Saved data entries:
Start of Block

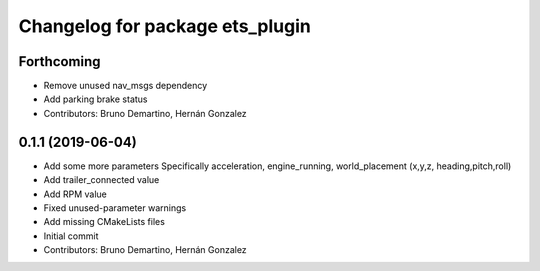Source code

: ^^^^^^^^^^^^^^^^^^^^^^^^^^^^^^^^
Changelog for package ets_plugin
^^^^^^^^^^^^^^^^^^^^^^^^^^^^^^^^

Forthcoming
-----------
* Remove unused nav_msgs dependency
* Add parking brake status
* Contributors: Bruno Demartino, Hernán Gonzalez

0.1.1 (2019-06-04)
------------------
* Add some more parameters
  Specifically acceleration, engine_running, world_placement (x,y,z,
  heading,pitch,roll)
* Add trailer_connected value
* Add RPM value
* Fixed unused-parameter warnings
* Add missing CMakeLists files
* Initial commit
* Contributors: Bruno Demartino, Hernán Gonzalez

End of Block
Start of Block

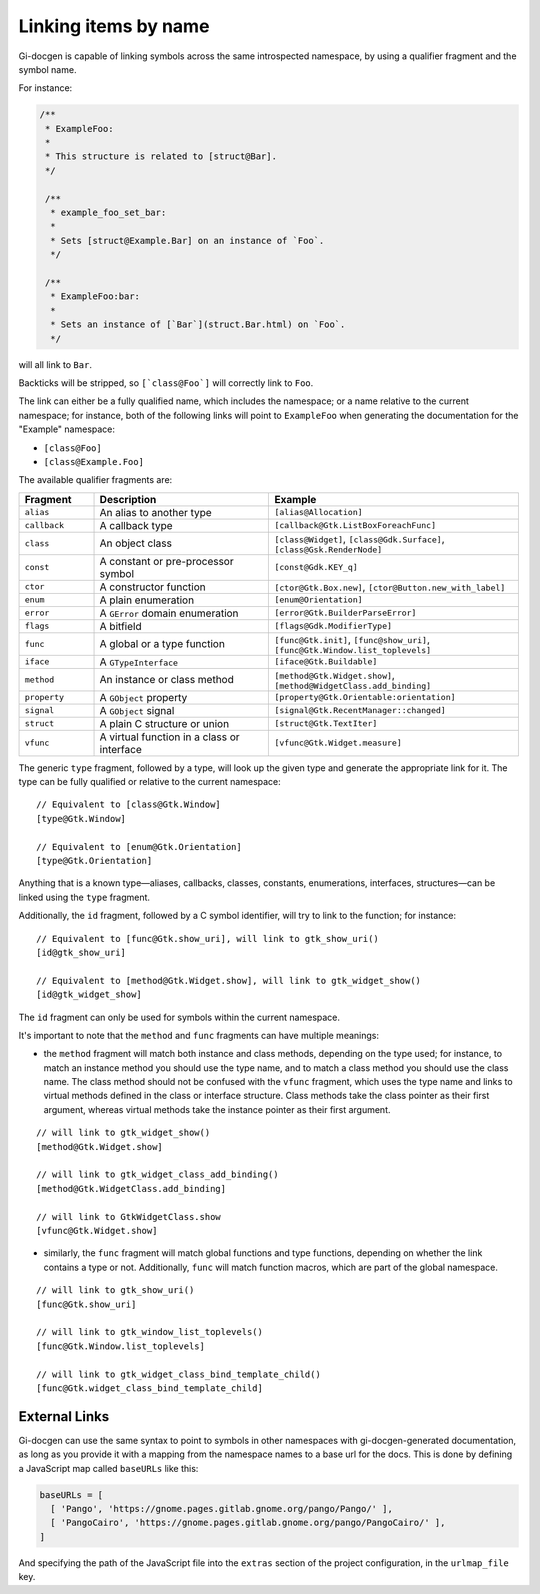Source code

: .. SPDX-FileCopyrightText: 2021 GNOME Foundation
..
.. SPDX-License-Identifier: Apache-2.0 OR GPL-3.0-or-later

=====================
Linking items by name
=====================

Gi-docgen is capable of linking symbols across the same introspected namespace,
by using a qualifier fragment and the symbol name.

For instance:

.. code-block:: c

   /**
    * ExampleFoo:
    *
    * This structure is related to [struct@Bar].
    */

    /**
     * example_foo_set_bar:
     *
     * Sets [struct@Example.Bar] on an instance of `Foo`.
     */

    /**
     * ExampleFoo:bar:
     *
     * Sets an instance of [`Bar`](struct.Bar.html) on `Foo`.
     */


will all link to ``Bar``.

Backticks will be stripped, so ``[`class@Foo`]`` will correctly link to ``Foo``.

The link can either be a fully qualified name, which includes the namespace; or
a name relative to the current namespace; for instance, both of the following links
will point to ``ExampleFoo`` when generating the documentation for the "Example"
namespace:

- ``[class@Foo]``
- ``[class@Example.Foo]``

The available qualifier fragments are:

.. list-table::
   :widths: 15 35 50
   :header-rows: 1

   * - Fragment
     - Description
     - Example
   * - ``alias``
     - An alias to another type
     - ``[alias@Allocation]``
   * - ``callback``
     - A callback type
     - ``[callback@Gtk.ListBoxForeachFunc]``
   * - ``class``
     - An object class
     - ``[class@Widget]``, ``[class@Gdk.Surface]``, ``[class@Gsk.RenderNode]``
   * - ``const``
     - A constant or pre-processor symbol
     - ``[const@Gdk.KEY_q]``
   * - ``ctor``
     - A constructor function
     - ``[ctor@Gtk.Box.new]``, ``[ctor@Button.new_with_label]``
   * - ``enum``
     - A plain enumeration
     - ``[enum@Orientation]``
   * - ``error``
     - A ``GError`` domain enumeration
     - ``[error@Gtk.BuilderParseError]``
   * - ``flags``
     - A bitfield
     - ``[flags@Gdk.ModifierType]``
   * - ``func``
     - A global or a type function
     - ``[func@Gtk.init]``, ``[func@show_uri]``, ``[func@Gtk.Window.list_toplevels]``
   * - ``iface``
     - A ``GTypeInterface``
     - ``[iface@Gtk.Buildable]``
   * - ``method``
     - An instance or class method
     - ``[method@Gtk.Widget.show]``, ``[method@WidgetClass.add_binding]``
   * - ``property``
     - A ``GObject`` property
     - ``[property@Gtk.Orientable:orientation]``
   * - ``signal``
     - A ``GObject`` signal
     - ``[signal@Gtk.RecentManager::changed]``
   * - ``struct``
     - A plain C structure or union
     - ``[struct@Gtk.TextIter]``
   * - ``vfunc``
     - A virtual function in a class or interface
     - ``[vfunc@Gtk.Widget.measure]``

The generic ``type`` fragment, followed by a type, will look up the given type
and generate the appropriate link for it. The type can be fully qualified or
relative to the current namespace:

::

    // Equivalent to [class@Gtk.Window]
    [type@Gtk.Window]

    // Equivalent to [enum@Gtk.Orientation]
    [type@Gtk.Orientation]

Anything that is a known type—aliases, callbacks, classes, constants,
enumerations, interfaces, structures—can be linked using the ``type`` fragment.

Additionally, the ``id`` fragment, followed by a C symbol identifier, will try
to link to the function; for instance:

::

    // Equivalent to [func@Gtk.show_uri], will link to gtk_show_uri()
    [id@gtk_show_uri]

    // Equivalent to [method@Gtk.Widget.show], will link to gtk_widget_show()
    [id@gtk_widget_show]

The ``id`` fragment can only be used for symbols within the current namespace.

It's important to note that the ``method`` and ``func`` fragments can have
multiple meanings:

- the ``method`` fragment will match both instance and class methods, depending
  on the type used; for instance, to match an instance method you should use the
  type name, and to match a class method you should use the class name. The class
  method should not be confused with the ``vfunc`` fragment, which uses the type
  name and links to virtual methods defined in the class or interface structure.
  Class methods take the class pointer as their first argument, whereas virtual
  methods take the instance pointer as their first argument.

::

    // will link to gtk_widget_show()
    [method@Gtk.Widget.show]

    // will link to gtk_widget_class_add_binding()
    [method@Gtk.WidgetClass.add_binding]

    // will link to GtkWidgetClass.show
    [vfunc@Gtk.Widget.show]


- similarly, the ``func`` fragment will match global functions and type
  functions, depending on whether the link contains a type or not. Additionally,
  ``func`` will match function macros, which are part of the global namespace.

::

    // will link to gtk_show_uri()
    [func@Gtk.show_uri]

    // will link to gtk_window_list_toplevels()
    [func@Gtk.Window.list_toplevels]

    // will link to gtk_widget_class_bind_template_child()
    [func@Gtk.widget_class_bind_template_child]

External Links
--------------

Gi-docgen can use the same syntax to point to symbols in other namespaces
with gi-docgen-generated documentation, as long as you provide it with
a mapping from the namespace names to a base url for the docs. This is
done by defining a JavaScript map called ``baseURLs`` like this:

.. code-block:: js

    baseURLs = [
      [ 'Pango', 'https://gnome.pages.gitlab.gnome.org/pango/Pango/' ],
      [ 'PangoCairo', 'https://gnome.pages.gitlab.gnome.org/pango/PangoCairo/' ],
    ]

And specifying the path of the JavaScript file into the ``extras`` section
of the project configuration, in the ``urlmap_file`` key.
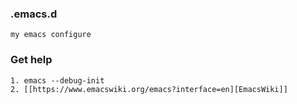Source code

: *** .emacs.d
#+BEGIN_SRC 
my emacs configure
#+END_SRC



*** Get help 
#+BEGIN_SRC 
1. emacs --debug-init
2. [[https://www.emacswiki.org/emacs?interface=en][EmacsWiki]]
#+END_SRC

End of Block
Start of Block

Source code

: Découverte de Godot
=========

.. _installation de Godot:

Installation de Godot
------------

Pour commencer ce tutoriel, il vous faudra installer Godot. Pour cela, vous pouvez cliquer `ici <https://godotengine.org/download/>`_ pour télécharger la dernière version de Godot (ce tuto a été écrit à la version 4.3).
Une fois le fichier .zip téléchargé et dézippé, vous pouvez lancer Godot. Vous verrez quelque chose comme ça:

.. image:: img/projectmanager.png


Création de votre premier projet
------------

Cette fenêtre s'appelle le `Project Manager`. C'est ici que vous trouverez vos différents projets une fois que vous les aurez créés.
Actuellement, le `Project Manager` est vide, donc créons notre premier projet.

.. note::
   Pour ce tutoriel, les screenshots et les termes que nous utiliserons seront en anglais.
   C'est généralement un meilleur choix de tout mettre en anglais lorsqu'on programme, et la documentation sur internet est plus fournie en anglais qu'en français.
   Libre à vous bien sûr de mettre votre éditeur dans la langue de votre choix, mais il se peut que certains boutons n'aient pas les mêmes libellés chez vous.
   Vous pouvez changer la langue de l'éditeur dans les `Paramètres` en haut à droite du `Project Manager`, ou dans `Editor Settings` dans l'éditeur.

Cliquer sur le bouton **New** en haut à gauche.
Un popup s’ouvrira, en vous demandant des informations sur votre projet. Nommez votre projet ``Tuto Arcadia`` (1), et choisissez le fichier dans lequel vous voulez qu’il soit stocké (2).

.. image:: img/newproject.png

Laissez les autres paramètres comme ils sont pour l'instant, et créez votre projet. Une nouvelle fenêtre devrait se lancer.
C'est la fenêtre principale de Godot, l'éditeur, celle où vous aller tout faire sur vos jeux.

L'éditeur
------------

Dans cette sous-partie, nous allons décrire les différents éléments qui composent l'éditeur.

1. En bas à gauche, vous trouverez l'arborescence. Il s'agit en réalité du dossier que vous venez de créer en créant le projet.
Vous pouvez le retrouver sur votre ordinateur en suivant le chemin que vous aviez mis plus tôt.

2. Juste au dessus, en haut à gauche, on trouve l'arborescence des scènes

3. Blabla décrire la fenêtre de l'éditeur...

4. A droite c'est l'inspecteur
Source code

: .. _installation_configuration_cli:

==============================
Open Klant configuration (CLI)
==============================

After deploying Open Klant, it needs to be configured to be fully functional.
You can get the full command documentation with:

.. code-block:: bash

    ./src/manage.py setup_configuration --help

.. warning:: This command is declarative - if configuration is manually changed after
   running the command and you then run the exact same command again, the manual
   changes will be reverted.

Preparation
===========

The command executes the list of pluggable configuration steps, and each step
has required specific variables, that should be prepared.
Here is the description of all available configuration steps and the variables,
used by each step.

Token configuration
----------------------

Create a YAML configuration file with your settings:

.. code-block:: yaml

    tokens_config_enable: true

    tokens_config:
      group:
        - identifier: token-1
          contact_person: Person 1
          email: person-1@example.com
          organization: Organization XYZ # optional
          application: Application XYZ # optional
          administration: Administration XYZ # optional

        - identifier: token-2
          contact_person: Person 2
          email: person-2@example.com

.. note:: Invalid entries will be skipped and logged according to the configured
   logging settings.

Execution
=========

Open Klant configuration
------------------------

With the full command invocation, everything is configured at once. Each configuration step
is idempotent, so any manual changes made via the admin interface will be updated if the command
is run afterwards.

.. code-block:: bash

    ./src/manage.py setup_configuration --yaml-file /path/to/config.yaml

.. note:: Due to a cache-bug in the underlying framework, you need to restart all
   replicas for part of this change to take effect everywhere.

End of Block

• _Description of the task_
For each line in the entries that contains the string "JavaScript", make a copy.

• _Answer for the task_
done by defining a JavaScript map called ``baseURLs`` like this:
And specifying the path of the JavaScript file into the ``extras`` section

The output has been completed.